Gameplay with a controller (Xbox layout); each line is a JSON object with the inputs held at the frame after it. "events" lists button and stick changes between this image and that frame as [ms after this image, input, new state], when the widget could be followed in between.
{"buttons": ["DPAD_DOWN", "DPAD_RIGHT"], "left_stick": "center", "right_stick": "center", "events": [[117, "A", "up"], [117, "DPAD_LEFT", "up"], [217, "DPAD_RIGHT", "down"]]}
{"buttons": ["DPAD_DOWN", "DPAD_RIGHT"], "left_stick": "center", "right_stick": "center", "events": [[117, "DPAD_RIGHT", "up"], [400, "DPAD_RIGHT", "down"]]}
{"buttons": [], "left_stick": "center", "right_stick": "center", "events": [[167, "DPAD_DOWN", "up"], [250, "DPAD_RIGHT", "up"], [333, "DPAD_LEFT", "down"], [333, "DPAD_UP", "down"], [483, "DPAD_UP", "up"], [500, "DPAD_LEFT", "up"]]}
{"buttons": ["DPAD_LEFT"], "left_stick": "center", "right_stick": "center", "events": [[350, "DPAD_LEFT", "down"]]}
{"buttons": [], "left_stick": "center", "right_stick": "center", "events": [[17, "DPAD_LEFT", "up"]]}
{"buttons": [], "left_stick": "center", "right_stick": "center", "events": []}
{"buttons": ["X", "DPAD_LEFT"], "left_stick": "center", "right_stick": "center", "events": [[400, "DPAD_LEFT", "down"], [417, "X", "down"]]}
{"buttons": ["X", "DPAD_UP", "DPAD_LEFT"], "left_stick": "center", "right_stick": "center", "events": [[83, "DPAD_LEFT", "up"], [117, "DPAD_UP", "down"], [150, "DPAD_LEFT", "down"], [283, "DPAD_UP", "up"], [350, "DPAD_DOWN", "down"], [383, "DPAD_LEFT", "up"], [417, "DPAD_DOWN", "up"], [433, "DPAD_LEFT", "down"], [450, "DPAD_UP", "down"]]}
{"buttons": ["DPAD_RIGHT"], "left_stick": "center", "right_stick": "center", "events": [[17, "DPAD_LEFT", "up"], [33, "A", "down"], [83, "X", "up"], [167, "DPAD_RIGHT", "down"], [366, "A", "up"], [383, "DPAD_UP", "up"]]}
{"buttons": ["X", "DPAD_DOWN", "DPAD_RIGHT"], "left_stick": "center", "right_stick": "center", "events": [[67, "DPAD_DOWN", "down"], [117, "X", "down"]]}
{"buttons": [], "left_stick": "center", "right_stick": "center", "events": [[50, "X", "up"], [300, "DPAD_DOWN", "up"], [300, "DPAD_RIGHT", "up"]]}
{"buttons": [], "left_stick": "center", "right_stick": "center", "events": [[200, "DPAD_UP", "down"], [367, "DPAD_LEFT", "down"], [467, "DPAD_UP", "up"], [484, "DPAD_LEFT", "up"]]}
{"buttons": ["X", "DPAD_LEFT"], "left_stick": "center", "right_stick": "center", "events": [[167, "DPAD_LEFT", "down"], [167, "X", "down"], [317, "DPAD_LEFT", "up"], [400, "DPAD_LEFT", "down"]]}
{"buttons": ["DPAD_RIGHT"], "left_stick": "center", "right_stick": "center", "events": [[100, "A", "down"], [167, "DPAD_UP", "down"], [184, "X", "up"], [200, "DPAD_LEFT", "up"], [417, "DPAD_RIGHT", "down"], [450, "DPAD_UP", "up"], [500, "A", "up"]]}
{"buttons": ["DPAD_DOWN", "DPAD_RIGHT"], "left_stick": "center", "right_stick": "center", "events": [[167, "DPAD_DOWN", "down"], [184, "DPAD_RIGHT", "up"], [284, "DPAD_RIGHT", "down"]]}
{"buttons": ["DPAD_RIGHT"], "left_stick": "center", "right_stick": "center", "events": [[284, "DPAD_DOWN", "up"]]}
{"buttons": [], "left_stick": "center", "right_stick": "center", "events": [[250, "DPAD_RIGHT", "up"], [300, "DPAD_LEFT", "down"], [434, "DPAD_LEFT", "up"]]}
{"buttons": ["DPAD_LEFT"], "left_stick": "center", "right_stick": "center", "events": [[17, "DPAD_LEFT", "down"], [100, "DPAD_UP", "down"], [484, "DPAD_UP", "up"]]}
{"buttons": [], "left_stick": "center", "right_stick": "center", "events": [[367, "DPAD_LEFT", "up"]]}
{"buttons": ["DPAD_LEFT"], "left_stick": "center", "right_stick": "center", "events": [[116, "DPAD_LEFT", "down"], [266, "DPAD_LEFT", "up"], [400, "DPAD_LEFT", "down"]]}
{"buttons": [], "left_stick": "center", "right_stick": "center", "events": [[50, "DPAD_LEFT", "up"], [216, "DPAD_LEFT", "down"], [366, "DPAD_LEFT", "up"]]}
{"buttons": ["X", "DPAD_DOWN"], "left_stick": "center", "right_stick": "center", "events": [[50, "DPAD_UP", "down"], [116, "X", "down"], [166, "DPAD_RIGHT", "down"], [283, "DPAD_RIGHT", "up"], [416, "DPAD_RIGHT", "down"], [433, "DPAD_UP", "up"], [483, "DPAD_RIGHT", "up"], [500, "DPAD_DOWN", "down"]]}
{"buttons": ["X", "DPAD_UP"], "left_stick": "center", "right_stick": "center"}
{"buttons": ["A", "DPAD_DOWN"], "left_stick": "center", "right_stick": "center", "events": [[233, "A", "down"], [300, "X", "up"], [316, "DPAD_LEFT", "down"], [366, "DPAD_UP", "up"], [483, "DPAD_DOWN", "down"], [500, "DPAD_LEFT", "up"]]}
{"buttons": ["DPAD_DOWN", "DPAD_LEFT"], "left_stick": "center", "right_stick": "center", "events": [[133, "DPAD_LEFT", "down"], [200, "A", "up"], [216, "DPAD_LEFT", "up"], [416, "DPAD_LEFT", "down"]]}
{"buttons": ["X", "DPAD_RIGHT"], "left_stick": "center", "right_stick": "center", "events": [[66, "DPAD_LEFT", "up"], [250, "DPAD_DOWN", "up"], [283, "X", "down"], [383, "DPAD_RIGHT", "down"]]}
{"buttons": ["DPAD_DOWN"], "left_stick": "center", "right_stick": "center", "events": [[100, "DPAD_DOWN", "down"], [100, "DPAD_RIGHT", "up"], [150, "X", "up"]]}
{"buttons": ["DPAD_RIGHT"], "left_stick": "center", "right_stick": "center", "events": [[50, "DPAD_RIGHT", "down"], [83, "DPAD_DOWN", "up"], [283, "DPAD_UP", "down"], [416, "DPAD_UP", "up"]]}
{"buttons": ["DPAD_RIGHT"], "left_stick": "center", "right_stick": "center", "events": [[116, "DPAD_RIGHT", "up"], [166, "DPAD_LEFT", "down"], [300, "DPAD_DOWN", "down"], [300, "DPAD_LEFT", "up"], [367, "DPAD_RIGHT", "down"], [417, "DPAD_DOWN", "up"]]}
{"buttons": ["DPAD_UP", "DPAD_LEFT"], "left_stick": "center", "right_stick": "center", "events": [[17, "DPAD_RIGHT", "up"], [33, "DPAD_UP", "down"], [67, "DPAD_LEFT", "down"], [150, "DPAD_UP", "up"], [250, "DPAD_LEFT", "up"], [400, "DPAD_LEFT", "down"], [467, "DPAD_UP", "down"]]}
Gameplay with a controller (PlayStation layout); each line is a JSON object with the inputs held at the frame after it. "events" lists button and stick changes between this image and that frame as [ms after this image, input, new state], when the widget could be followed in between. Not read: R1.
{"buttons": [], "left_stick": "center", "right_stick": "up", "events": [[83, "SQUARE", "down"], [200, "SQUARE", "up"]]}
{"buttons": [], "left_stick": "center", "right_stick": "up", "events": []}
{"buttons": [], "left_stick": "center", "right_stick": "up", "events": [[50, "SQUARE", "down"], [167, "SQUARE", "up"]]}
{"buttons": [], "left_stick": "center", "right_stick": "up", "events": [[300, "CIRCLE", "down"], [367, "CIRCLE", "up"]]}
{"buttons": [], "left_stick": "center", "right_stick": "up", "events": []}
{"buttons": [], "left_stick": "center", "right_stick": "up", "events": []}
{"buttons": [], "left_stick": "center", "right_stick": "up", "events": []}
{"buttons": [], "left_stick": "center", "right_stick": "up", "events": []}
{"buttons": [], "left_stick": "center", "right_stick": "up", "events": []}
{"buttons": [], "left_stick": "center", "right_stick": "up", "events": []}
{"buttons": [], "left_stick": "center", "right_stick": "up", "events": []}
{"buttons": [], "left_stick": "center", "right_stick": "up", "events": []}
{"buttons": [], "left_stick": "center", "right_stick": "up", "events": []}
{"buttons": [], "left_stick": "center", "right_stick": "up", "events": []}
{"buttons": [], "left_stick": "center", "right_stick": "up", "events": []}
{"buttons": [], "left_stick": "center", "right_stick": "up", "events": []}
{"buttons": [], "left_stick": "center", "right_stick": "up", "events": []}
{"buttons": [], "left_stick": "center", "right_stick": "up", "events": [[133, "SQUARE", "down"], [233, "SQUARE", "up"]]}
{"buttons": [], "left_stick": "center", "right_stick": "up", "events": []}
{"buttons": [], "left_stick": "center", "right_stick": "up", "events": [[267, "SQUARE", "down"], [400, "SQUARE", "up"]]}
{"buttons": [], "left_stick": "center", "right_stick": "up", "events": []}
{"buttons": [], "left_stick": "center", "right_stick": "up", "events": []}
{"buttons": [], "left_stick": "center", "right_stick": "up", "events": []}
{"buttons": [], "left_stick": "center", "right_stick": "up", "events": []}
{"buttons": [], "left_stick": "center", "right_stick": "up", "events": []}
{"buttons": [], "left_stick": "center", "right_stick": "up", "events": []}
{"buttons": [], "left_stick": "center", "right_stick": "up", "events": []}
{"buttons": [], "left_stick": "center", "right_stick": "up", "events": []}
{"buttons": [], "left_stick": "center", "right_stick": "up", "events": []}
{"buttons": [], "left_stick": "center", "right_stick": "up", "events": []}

________________________________________

Pull every line containing "SQUARE" from the material above.

• Result for this exercise:
{"buttons": [], "left_stick": "center", "right_stick": "up", "events": [[83, "SQUARE", "down"], [200, "SQUARE", "up"]]}
{"buttons": [], "left_stick": "center", "right_stick": "up", "events": [[50, "SQUARE", "down"], [167, "SQUARE", "up"]]}
{"buttons": [], "left_stick": "center", "right_stick": "up", "events": [[133, "SQUARE", "down"], [233, "SQUARE", "up"]]}
{"buttons": [], "left_stick": "center", "right_stick": "up", "events": [[267, "SQUARE", "down"], [400, "SQUARE", "up"]]}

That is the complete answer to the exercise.